Mudwort shook her head again, all the necklaces rattling.

“Chislev didn’t want it. Chislev forgot it. Chislev left it behind in the forest, and Saarh found it. Saarh-”

“-left it for Mudwort to find,” the old shaman returned.

“Chislev left it for Mudwort to find.”

“Chislev threw it away.”

“Chislev hid it,” Saarh corrected again. “Chislev brought Mudwort here to find it.”

“No.”

“And to use it to save the forest.”

“No.”

“And all the creatures in it.”

“Shut up, Saarh!” Mudwort slammed the end of the spear into the sand, but her mind instantly was flooded with images of burning trees and smoldering corpses of goblins and deer.

“Too far away, Saarh. Too far away to help. Mudwort refuses. Happy here.” Mudwort slammed the spear harder into the sand, thinking that might rattle Saarh and make her be quiet.

Mudwort was instantly surrounded by flames. “Mudwort refuses-”

“-to let the forest die,” Saarh finished.

Mudwort didn’t know if the spear had brought her into the heart of the burning woods or if she had done it of her own accord. Suddenly smoke crawled into her lungs and her feet blistered from the flames. She didn’t spy any living goblins, but there were husks here and there that once might have been goblins or men, blackened, curled things that smoldered and smoked and added to the unbearable, hot stench of the place.

She coughed and waved her free hand in front of her face.

“Mudwort refuses to let the forest die. Saarh knows Mudwort’s heart. Mudwort will not let Direfang die. Mudwort will not let-”

“Shut up, Saarh! Shut up! Shut! Up!”

Then Mudwort saw the fire as though she were a bird flying overhead. It was a massive blaze, all orange and red and gold with roiling clouds of black puffing away like the earth was a great furnace being stoked explosively. The image reminded her of the ore being smelted in Steel Town. “Hell Town,” the knights used to call it. The forest was worse: “Hell Forest.”

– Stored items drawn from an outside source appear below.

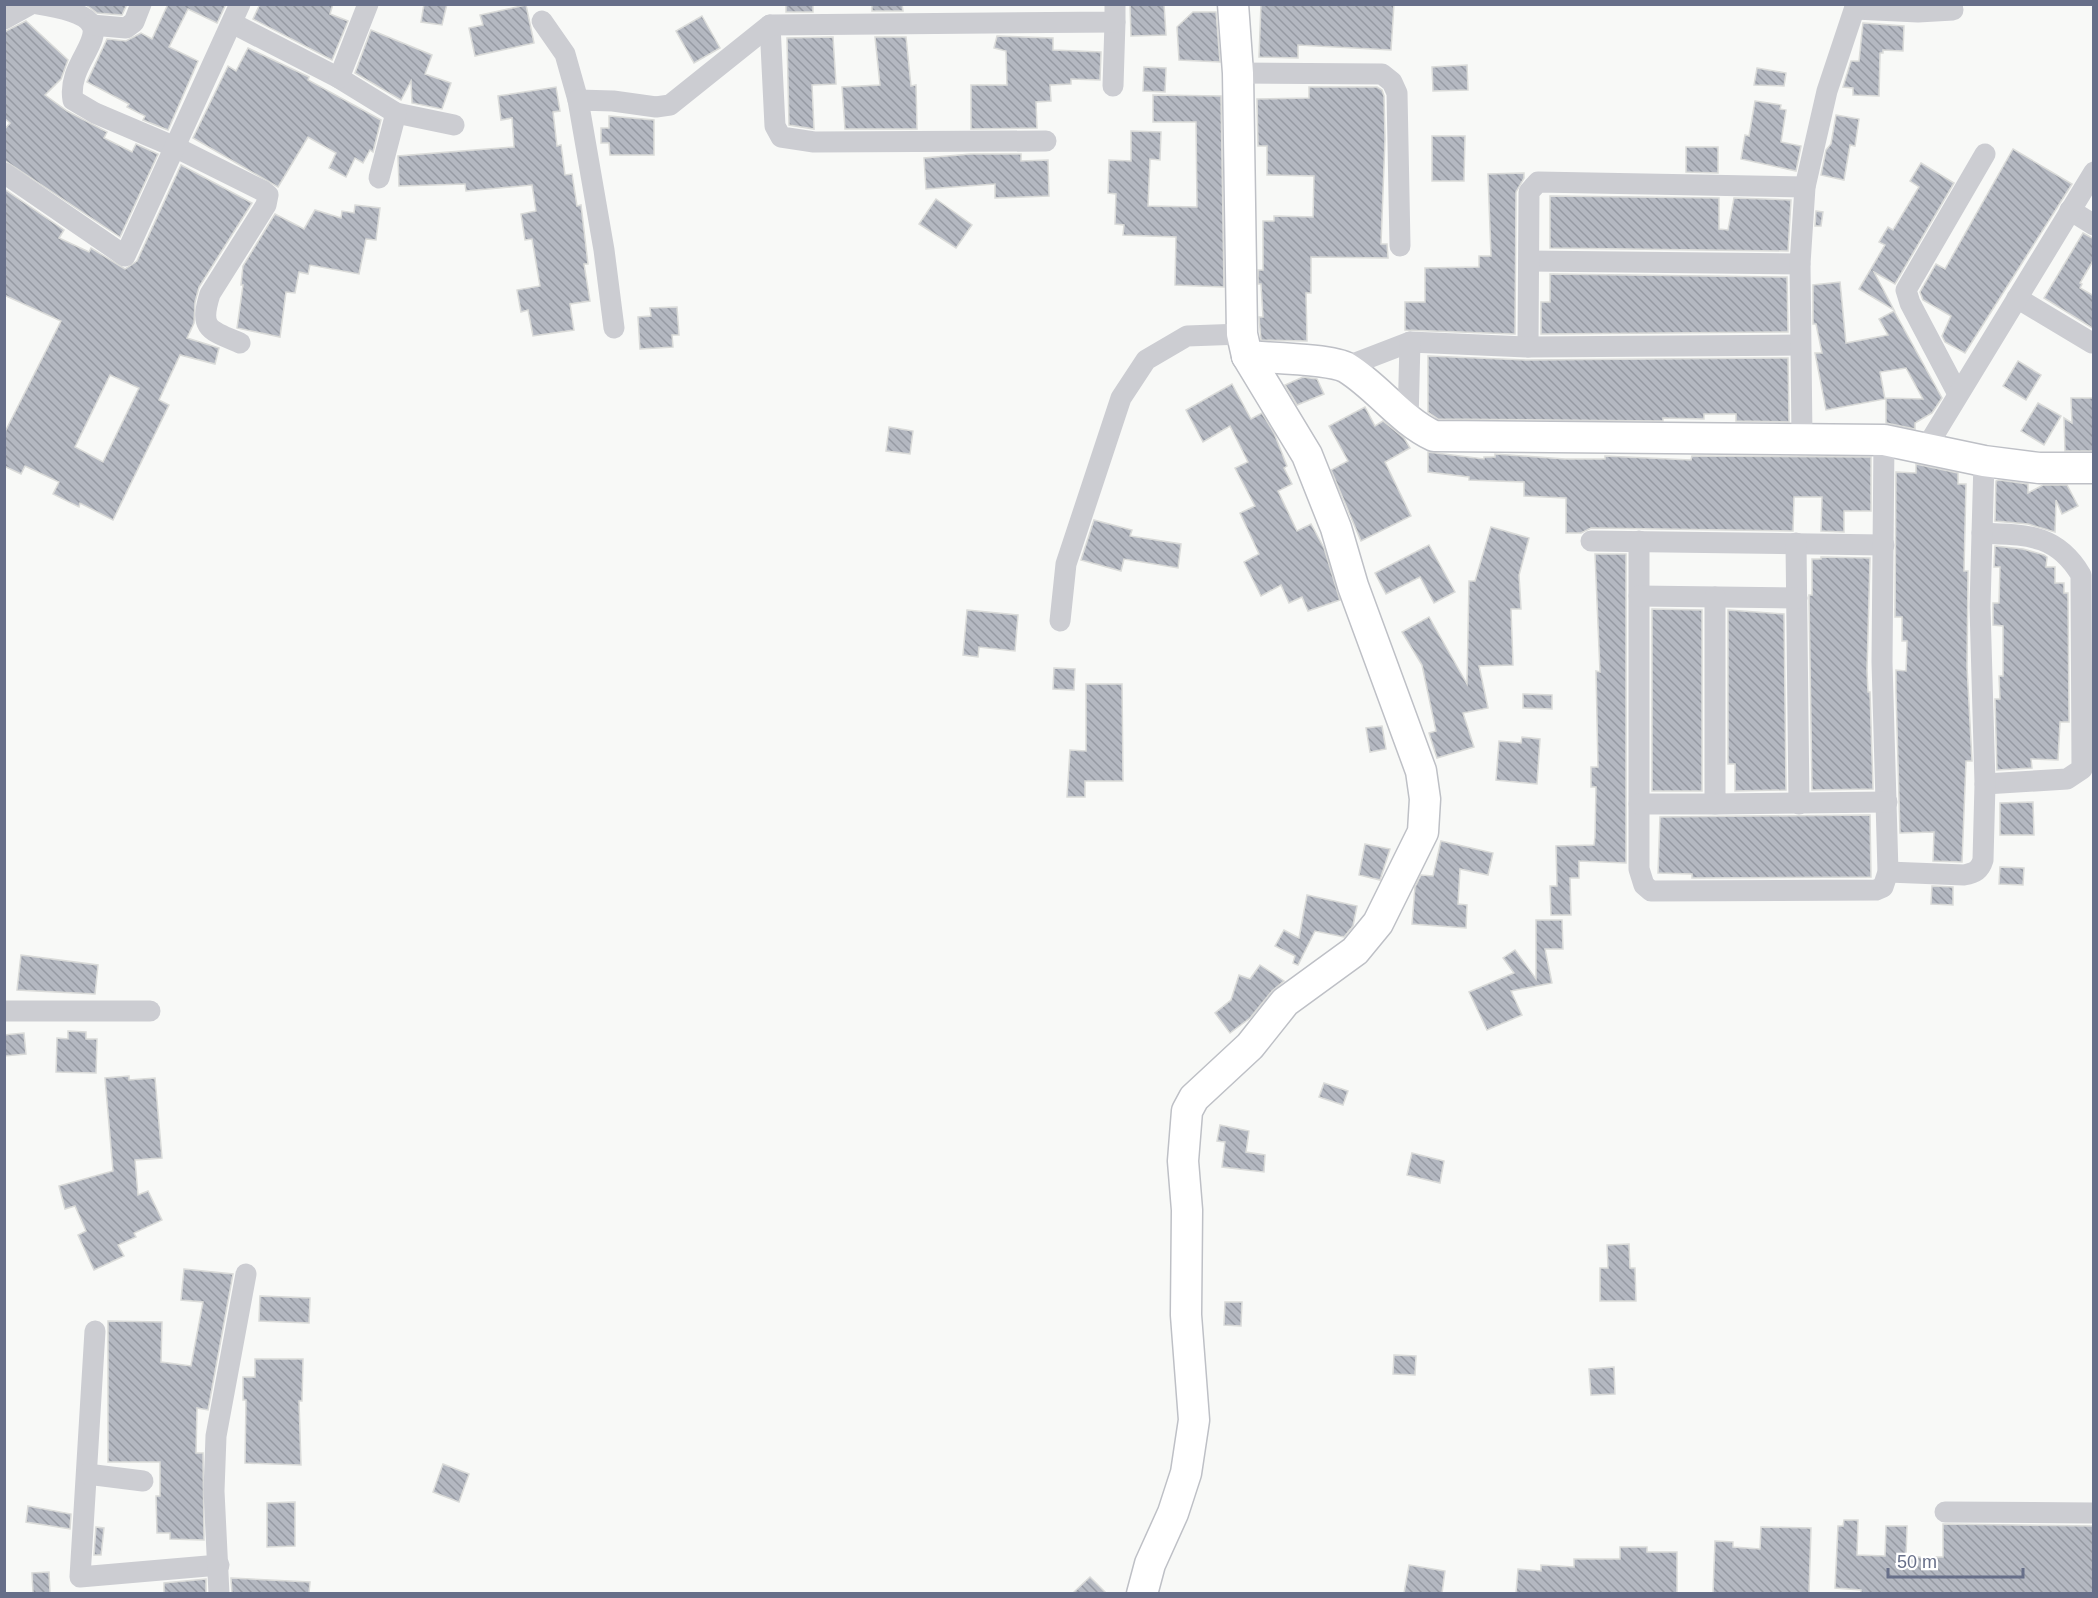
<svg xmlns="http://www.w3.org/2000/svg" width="2098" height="1598" font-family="Helvetica,sans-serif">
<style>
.building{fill:url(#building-back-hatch);stroke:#dadbd9;stroke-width:1.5;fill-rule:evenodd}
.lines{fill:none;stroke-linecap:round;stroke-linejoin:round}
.secondary-casing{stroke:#bec0c6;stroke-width:33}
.street{stroke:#cccdd2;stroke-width:21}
.secondary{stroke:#fff;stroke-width:30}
</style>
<defs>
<pattern id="building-back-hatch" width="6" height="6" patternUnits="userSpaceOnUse" patternTransform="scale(1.5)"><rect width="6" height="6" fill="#b4b8c1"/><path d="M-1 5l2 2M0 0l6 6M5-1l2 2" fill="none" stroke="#969aa3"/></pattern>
</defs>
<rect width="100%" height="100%" fill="#f8f9f7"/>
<!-- building -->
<g class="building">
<polygon points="85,4 127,4 122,15 97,13"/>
<polygon points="168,4 226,4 217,23 188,9 169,47 198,61 168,130 143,120 145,116 127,107 129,104 87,82 107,39 126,41 141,33 152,39"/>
<polygon points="260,4 333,4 330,14 348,21 332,60 253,19"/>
<polygon points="424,4 447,4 442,25 421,22"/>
<rect x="786" y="4" width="27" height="8"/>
<polygon points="872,4 902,4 903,11 872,11"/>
<polygon points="1130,4 1164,4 1166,35 1131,36"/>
<polygon points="1261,4 1394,4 1391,50 1298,45 1298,58 1259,57"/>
<polygon points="526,5 534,43 475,56 469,28 483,25 480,15"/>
<polygon points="1193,12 1216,12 1220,62 1179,60 1177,27"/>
<polygon points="702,16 720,48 694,63 676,31"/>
<polygon points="26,21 68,60 61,79 45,95 67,111 107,132 104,138 132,152 136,144 158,154 120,237 4,160 4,130 10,123 4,118 4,32"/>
<polygon points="1863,23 1904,26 1903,51 1883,50 1883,53 1880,53 1879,96 1853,95 1853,88 1843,87 1851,61 1859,61"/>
<polygon points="371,30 432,55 425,74 451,83 442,109 412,103 411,81 401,100 355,73"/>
<polygon points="997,36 1053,38 1053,50 1101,52 1100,80 1071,79 1071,84 1050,85 1051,101 1036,102 1037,128 971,129 971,85 1007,85 1006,51 994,48"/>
<polygon points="833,37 836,84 812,85 814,129 789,125 787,38"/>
<polygon points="875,37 906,37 911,86 916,85 917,129 845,129 842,87 880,85"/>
<polygon points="248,48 309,77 308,80 381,120 373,152 370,150 363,163 355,158 346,177 329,168 336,153 308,137 278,187 193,138 228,66 236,71"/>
<polygon points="1467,65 1468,90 1433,91 1432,67"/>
<polygon points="1144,67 1166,68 1165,92 1143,91"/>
<polygon points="1757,68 1786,73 1784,86 1754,85"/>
<polygon points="556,87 560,111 553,112 557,146 561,145 565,175 572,174 577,206 581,205 588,264 584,264 590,301 570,304 574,330 533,336 528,310 521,312 517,290 540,286 532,239 525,240 521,214 536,211 532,185 466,191 465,184 399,186 398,156 514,147 512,118 501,120 498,96"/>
<polygon points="1309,87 1377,87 1382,90 1384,96 1385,139 1381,244 1387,244 1388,258 1311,257 1311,293 1306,293 1307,341 1261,340 1259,317 1263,317 1261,284 1258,284 1258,270 1263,270 1263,221 1274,221 1274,216 1313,217 1314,176 1267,175 1267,146 1258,146 1257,99 1309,98"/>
<polygon points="1153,95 1221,96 1224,287 1175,285 1176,237 1123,235 1124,225 1115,224 1116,194 1108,193 1109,160 1131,161 1131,131 1161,132 1160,160 1150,159 1148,206 1197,207 1196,122 1153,122"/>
<polygon points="1755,101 1781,105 1780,109 1786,110 1781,142 1801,146 1796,171 1741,159 1745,135 1749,136"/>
<polygon points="1836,115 1859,119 1855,146 1850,145 1844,180 1821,175 1826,150 1831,144"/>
<polygon points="609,116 654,120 654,155 610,155 609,143 601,143 601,128 609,128"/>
<polygon points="1432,136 1465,136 1464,181 1432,181"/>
<polygon points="1686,147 1718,147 1718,173 1686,172"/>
<polygon points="2013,149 2072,184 1965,353 1945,342 1942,336 1951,316 1923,300 1920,292 1936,264 1945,269"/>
<polygon points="971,154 1021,154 1021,161 1048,160 1049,196 995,198 995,184 926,189 924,158"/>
<polygon points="1921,163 1954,183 1895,284 1874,272 1894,310 1859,289 1885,245 1879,242 1888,227 1893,230 1919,187 1910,181"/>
<path d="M181,165L252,203L199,287L195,302L194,323L187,338L219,348L215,364L180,355L159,400L169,405L113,520L80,503L79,507L53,494L59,482L25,466L21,474L4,466V434L61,321L4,295V189L64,230L59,238L89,252L91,248L125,269L137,261ZM110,375L139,388L103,462L75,447Z"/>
<polygon points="1524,173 1524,178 1516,192 1515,334 1405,330 1405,302 1425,302 1425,268 1479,267 1479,256 1491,256 1488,174"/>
<polygon points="1550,196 1719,198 1719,229 1728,230 1734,198 1791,200 1788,251 1550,248"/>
<polygon points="936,199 972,225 956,248 919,224"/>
<polygon points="355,205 380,208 376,240 366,239 359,274 310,265 308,274 299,272 295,293 286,292 280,337 237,328 243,285 241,285 243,266 275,214 304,229 315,210 341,218 342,211 354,213"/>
<polygon points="1816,211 1823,212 1821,226 1815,226"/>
<polygon points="2083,233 2094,239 2094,259 2080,283 2082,284 2080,288 2094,296 2094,329 2044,298"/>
<polygon points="1550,274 1787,277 1788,332 1541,334 1541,302 1550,302"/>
<polygon points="1840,282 1846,343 1888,335 1879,319 1894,311 1942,398 1932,413 1915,423 1915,429 1886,423 1886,398 1923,399 1906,368 1880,372 1885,399 1826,410 1815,353 1822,353 1816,324 1813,324 1813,285"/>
<polygon points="677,307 679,335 672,335 673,347 640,349 638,317 651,316 650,308"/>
<polygon points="1428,356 1527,360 1788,358 1789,422 1736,421 1736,414 1704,414 1704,419 1663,418 1663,421 1438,419 1428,412"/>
<polygon points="2018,361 2041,375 2026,400 2003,386"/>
<polygon points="1303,377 1317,379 1324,394 1297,405 1285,385"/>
<polygon points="1232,384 1251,419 1262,413 1274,433 1287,466 1284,468 1292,484 1278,491 1297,531 1311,524 1324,548 1340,600 1308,611 1302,597 1289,603 1281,585 1261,596 1244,562 1259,554 1240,513 1255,506 1235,468 1248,462 1230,426 1203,442 1186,410"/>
<polygon points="2071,398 2094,398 2094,451 2065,451 2064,418 2072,423"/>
<polygon points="2038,403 2061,416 2044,445 2021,431"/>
<polygon points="1365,407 1375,426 1383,421 1404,438 1410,448 1385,462 1411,516 1361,541 1331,470 1348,461 1329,426"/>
<polygon points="889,427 913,431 910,454 886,451"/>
<polygon points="1428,452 1484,459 1484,457 1495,457 1495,454 1565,459 1605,459 1605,456 1691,460 1692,456 1871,457 1871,511 1844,511 1844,532 1821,531 1822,497 1794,497 1793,531 1591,528 1581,533 1566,533 1566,498 1524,496 1524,482 1469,480 1469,477 1428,472"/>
<polygon points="1916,464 1958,473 1958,484 1966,484 1964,571 1968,571 1967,667 1972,761 1966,761 1962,862 1933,861 1934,832 1900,833 1896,692 1896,670 1906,671 1907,641 1902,641 1902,617 1895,617 1896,472 1916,473"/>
<polygon points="1999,480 2028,484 2028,493 2043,485 2067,485 2078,506 2062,514 2056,500 2055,532 2028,524 1995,521 1996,481"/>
<polygon points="1094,520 1132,530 1130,536 1181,544 1178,568 1124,559 1121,571 1081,560"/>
<polygon points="1491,527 1529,538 1519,575 1521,609 1511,609 1513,665 1479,666 1488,708 1463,713 1474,747 1437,758 1429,733 1436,731 1422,665 1402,632 1429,617 1467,684 1469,581 1475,581"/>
<polygon points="1429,545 1455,592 1434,603 1420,577 1386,594 1375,573"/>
<polygon points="1995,546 2023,549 2044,555 2047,557 2046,567 2055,567 2055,583 2064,583 2064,593 2068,593 2069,722 2060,722 2058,760 2031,759 2032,768 1997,770 1995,699 2000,699 1999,676 2003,676 2003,626 1993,625 1993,603 1999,603 2000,567 1994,567"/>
<polygon points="1595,554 1626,554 1626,863 1579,861 1579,878 1570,878 1571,915 1551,915 1550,886 1557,886 1556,846 1594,845 1595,837 1596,787 1591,787 1591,767 1598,767 1596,671 1600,672"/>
<polygon points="1821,557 1870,558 1867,670 1868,692 1870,692 1873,789 1812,790 1809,595 1812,595 1812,559 1821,559"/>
<polygon points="1652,609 1702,610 1702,791 1652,791"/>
<polygon points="967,610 1018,615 1015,651 979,647 978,657 963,655"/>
<polygon points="1728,610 1784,614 1786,790 1735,791 1735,764 1728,764"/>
<polygon points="1054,668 1075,669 1074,690 1053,689"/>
<polygon points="1086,684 1122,684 1123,781 1085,781 1085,797 1067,797 1070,750 1086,751"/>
<polygon points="1523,694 1552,695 1552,709 1523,708"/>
<polygon points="1382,726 1386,749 1370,752 1366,728"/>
<polygon points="1522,737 1540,739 1537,784 1496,780 1499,741 1521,743"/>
<polygon points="2033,802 2034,835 2000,835 2000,803"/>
<polygon points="1870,815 1871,877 1692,878 1692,874 1658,873 1660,817"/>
<polygon points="1441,841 1493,853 1488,875 1460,869 1458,904 1467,905 1466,928 1412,924 1415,887 1421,875 1433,876"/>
<polygon points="1365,844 1390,849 1380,880 1359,875"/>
<polygon points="2000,867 2024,868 2023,885 1999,884"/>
<polygon points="1932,886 1953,887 1953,905 1931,904"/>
<polygon points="1307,895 1357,906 1353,926 1344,937 1315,931 1298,965 1293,963 1295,956 1275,946 1284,930 1299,938"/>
<polygon points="1536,920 1562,920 1563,949 1545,949 1552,983 1511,991 1522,1015 1487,1030 1469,992 1514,973 1503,958 1515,950 1536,979"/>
<polygon points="21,955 98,965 95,994 17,990"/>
<polygon points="1260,965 1284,981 1272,991 1250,1018 1230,1033 1215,1013 1231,1000 1239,975 1250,979"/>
<polygon points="68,1031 86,1032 86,1039 97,1039 96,1073 56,1072 57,1038 68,1039"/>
<polygon points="24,1033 26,1054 4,1056 4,1035"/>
<polygon points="129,1076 129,1080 155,1078 162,1158 135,1160 138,1195 148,1191 162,1220 134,1233 136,1237 118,1245 124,1256 94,1270 78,1235 86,1231 75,1206 65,1209 59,1186 113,1171 105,1078"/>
<polygon points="1324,1083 1348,1091 1343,1105 1319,1097"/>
<polygon points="1220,1125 1249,1131 1246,1152 1265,1155 1264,1172 1222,1167 1225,1142 1217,1141"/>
<polygon points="1412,1153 1444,1161 1440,1183 1407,1175"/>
<polygon points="1629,1244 1630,1268 1635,1268 1636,1301 1600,1301 1600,1268 1608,1268 1607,1245"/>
<polygon points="184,1269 233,1274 208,1410 197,1408 196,1453 203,1453 204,1540 170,1539 170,1533 157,1533 156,1496 160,1496 160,1462 108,1462 108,1321 162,1322 161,1362 191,1366 203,1302 181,1300"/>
<polygon points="260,1296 310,1298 309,1323 259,1321"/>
<polygon points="1225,1302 1242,1302 1241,1326 1224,1325"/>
<polygon points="1394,1355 1416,1356 1415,1375 1393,1374"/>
<polygon points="255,1359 303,1359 302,1401 299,1401 301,1465 245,1463 246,1400 243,1400 243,1377 255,1377"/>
<polygon points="1614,1367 1615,1394 1591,1395 1589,1369"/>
<polygon points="443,1464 469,1474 459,1502 433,1492"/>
<polygon points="295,1502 295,1546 267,1547 267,1503"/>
<polygon points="28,1506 71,1514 70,1529 26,1522"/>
<polygon points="1844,1520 1858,1520 1857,1555 1885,1556 1886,1526 1907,1526 1906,1557 1943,1557 1943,1524 2094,1526 2094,1593 1861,1593 1861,1590 1835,1588 1838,1526 1843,1526"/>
<polygon points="96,1527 104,1528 101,1555 94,1555"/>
<polygon points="1761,1527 1811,1528 1809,1593 1713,1593 1715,1541 1733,1542 1733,1547 1760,1549"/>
<polygon points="1620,1547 1647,1547 1647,1552 1677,1552 1677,1593 1516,1593 1518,1569 1541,1571 1541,1565 1574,1567 1574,1559 1620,1559"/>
<polygon points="1409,1565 1445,1571 1442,1593 1404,1593"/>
<polygon points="49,1572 50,1593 33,1593 32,1573"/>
<polygon points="1090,1577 1106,1593 1073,1593"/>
<polygon points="231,1578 310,1582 309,1593 232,1593"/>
<polygon points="206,1579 206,1593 164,1593 164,1583"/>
</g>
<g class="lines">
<defs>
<g id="secondary">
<path d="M1247,356C1268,358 1332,359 1347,368C1379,388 1400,420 1434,436L1884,440L1984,461L2039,468H2094"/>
<polyline points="1142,1594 1150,1564 1173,1513 1186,1473 1194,1420 1186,1315 1187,1210 1183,1161 1187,1111 1194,1098 1250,1046 1285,1002 1355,951 1378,923 1423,832 1425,799 1421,771 1353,586 1336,528 1307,455 1247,356 1242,334 1238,73 1233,4"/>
</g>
</defs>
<!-- secondary casing -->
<use href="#secondary" class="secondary-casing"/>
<!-- street -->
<g class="street">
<path d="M37,4C144,21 64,51 73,100L95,113L175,147L263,191L268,195L266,205L210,294C199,329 209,330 240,343"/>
<polyline points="1855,9 1918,12 1953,10"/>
<polyline points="4,19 31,4"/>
<polyline points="542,21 565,54 578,100"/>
<polyline points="232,23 339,78 396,113 454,125"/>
<polyline points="92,25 126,28 134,22 141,4"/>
<polyline points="770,25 775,126 781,137 814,142 1046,141"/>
<polyline points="1238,73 1382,74 1392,82 1397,93 1400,246"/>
<polyline points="339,78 368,4"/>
<polyline points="1113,86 1115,22"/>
<polyline points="4,173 125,256 240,4"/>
<polyline points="379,178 396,113"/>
<polyline points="2070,210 2094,225"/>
<polyline points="1529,261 1800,264"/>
<polyline points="2017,298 2092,343"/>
<polyline points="614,328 604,250 578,100 613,101 656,107 670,105 770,25 1115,22 1115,4"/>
<polyline points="1528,347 1529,192 1538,182 1805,187"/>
<polyline points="1345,367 1410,342 1528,347 1800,345"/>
<polyline points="1958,394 1910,303 1906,290 1985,154"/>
<polyline points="1408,421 1410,342"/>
<polyline points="1802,438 1800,264 1805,187 1827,91 1856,4"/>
<polyline points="1926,448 2094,172"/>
<path d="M1982,533C2025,535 2056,533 2081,575L2082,769L2067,779L1985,784"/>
<polyline points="1591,541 1884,545"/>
<polyline points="1639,541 1639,869 1644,885 1651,891 1876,890 1883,887 1888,872 1882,662 1884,440"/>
<polyline points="1796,543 1799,804"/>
<polyline points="1639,596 1797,598"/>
<polyline points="1715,597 1715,804 1887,802"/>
<polyline points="1060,621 1066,564 1121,398 1146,360 1187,336 1242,334"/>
<polyline points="1639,804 1715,804"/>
<path d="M1888,872L1964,875C1975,873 1980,870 1983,860L1985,784L1980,607L1984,461"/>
<polyline points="4,1011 150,1011"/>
<polyline points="95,1331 80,1577 219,1565"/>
<polyline points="87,1474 143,1481"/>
<polyline points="1945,1512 2094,1513"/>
<polyline points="219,1594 214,1491 216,1436 246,1274"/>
</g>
<!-- secondary -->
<use href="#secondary" class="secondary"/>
</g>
<!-- border -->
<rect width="2098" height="1598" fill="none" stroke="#676f89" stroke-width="12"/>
<!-- scale -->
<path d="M1888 1568v9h135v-9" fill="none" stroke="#676f89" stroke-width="3"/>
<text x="1897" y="1568" font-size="18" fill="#676f89" stroke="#ffffff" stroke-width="4.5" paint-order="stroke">50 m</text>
</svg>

The fire was worse than the earthquakes and volcanoes, and though she wanted to ignore it or deny it, Mudwort knew that it was within her power-the spear’s power-to do something about it.

All chance, it was, she thought, that she would stumble across the spear in one of her earth visions and decide to pursue it. Chislev had nothing to do with it. Saarh played no part. It was all chance and Mudwort’s curiosity. There was no destiny or god involved. Her damnable curiosity.

But she was flying over the heart of the forest fire, so she might as well use the spear’s power and do something.

Mudwort imagined that the sky high above the forest was filled with rain clouds. There was nature magic in the spear and in her, and she could use both to get rid of the smoke and fire. She was choking on the smoke. She’d save herself, she thought.

“Just to save Mudwort.”

She felt instantly weak, as if she’d been punched in the stomach by a Dark Knight. She heard the fire roar all around her, and she heard rumbles and blasts of thunder. She felt the ground tremble and knew that it came from a bolt of lightning that had shot down from the clouds she had summoned.

“Save Mudwort.” She invested more energy into the storm she was creating and was rewarded when a raindrop struck her upturned face. “More,” she coaxed. “More and more.”